*Article*:
New research to target match-fixing in professional football kicks off in the New Year

A new initiative to target match-fixing in professional football kicks off in the New Year with research input from Birkbeck.

Footballers in eight countries across Europe will be interviewed about rigging games as part of the project to develop education programmes and an online reporting tool to stem the illegal practice of match-fixing. FIFPro – the world professional footballers’ union – is the leading partner in the drive called ‘Don’t Fix It!’ UEFA – European football’s governing body – is also involved in the £240,000 (300,000 Euros) project.

Understanding match-fixing

Carried out under the auspices of the Birkbeck Sport Business Centre (BSBC), the research phase of the 18-month initiative will be led by Dr Andy Harvey, of Birkbeck’s Department of Psychosocial Studies, with input from Sean Hamil, Co-Director of BSBC. Dr Harvey will be talking to players and players’ associations in England, Finland, Greece, Italy, Norway, Romania, Scotland and Slovenia. He will investigate the factors that invite match-fixing, including gambling, criminal activities, intimidation and low wages.

Dr Harvey said: “We are trying to get to grips with the factors that drive match-fixing. From the case studies we will find out what practices take place. No-one goes into football thinking that they are going to fix matches, but it sometimes happens because of threats, social, financial and psychological factors. Gambling is seen as a big driver of match-fixing.”

*Exercises*:
a - In the article on match-fixing research, which organization is the leading partner in the 'Don't Fix It!' drive?
b - Carry on the article about the new match-fixing research from the point where it stops.

*Stored data*:
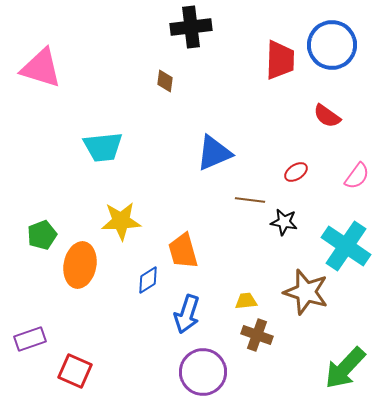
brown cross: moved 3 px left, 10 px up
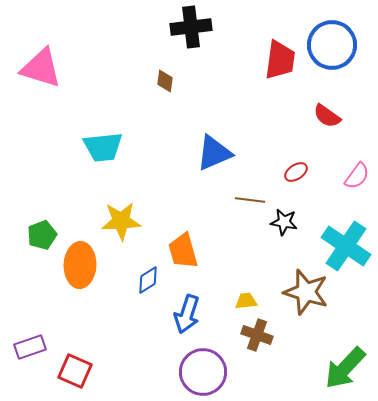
red trapezoid: rotated 6 degrees clockwise
orange ellipse: rotated 9 degrees counterclockwise
purple rectangle: moved 8 px down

*Answer list*:
a - FIFPro, the world professional footballers' union.

b -
Education and Code of Conduct

The research will inform education programmes carried out in each of the eight countries to raise awareness of match-fixing among players and officials. Confidential online reporting tools will also be developed to enable players, officials and administrators to report suspicions of match-fixing anonymously.

FIFPro and UEFA will agree a Code of Conduct against match-fixing, and the final results of the project will be shared at an international conference in Slovenia in June 2014.

Dr Harvey added: “Match-fixing strikes at the heart of the integrity of the game, and the authorities are taking it very seriously. This research is going to be very practical and will lead to education and guidance to help tackle the problem.”

The Sport Unit – part of the European Commission’s Education and Culture Directorate-General – is funding ‘Don’t Fix It!’ The Birkbeck research element of the project is worth £19,000 (24,000 Euros).